Re: Network coprocessor on the F21
- To: Penio Penev <penev>
- Subject: Re: Network coprocessor on the F21
- From: Eugen Leitl <ui22204@xxxxxxxxxxxxxxxxxxxxxxx>
- Date: Thu, 18 May 1995 21:05:04 +0200 (MET DST)
- Cc: MISC
- In-Reply-To: <Pine.SGI.3.91.950518141434.5431B-100000@pisa>
On Thu, 18 May 1995, Penio Penev wrote:
[ remark on ring topo cut ]
>
> It depends on the task at hand. If the algorithm needs only to broadcast
> data, this could be very efficient.
The class of broadcast algorithms is a subset of generic
message routing things. Since the bandwidth is limited
and all links are blocked during any transfer, only
two objects can communicate over the ring during one
time. This is better than isolated processor, yet not
so fantastic by far as I had estimated initially.
> It could be very efficient for a small cluster.
It depends on the problem. Mine will not map very good.

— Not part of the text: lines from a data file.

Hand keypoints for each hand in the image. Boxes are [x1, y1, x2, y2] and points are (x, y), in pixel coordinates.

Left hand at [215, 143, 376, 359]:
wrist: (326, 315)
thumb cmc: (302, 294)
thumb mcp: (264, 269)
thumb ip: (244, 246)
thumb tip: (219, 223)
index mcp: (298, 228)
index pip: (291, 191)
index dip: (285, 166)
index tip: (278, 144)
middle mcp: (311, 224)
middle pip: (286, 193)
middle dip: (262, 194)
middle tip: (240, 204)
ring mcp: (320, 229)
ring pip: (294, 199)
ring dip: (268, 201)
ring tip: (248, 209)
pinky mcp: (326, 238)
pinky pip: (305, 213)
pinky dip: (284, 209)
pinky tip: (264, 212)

But I do not complain, mark. A limited bandwidth channel
is much better than no channel at all. And at that low
price.
> It could be very efficient for local bidirectional, if the ring direction
> can be switched on the fly.
>
> For certain algorithms F21 is not the right chip. But, as Jeff will say,
> Chuck is in the custom VLSI business, so once the market niche is
> identified, one can order a specification very well tailored to the problem.
Let us hope he will put real independant asynchronous links in. Several of
them. So about 6-8. Then things will really start going interesting.

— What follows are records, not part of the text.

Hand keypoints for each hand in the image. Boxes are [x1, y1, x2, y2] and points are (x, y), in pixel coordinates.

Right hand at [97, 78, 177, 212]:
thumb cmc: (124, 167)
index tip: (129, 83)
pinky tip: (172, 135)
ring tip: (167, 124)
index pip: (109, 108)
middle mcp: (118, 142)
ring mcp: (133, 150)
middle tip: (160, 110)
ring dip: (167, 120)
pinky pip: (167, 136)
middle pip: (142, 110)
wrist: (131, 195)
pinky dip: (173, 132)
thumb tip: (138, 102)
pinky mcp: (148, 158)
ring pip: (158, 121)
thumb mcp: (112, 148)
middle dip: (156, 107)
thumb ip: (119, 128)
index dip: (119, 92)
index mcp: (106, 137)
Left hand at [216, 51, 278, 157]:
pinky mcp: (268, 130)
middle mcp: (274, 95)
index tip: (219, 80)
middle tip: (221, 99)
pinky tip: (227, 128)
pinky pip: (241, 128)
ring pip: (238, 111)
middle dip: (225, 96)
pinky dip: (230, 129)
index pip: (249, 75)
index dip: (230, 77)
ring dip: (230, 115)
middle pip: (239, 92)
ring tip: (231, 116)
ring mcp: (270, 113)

> > > No, it is not needed. There is no need for arbitration at the network
> > > level, since there is only one input and one output. The only arbitration
> > > is done for memory access by the memory coprocessor. But then, it is not a
> > > crossbar -- the low priority devices just wait.
This is not arbitaration. This is mere priority scheduling.

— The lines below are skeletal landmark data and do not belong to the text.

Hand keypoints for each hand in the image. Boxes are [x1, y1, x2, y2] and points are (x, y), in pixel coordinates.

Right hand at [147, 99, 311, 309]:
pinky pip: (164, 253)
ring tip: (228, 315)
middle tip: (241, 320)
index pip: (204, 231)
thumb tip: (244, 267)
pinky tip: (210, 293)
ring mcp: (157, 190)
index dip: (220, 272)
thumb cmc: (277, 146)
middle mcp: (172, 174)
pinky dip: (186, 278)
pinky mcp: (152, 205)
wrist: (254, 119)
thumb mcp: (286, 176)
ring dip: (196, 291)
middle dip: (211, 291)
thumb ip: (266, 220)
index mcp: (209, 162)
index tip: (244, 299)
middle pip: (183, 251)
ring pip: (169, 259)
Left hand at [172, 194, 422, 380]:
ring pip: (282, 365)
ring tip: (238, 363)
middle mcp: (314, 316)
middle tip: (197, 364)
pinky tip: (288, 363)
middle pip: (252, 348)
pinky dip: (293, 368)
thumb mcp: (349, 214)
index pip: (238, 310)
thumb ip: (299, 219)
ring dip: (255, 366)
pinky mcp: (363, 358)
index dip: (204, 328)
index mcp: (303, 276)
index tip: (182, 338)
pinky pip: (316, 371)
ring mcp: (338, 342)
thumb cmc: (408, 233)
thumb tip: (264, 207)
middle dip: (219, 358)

A crossbar or its perfect shuffle counterpart could handle several
channels independently. Of course, simultaneous watch (= parallel compare)
for a header token on each link would be necessary. One could use longer
delay between individual data packet as sync tokens, followed by dummy
pads to keep down time constraints. Then the next read in word header
would trigger processor action. Of course, parallel interrupts have to
be disabled. The problem with this approach is that several high speed
links would generate events at too high a frequency to be comfortable.
We still have to do some computation besides routing, do we?
Of course, increasing packet length will help. Or making the router
completely autonomous. It can be a MISC CPU, albeit with custom
ops, on its own. It could then handle as many events as it may like.
If routing code will not know the matching method the main CPU could
be invoked for assistance. The same things if incoming data packet is
destined for us.
> >
> > You are making it seem like a plus.
>
> For certain applications it is a plus.
Which ones do you have in mind? Pipelining ones?
> > For a
> > time I thought this to be a kind of 4th Transputer.
>
> P32 might be more closer to a Transputer. It is said to have several
> links. But this is coming later in the year.
I've heard of it. I watch out for definitive specs. But P32 may
be never released for broader market. I hope it will.
-- Eugene
>
> --
> Penio Penev <Penev@venezia.Rockefeller.edu> 1-212-327-7423
>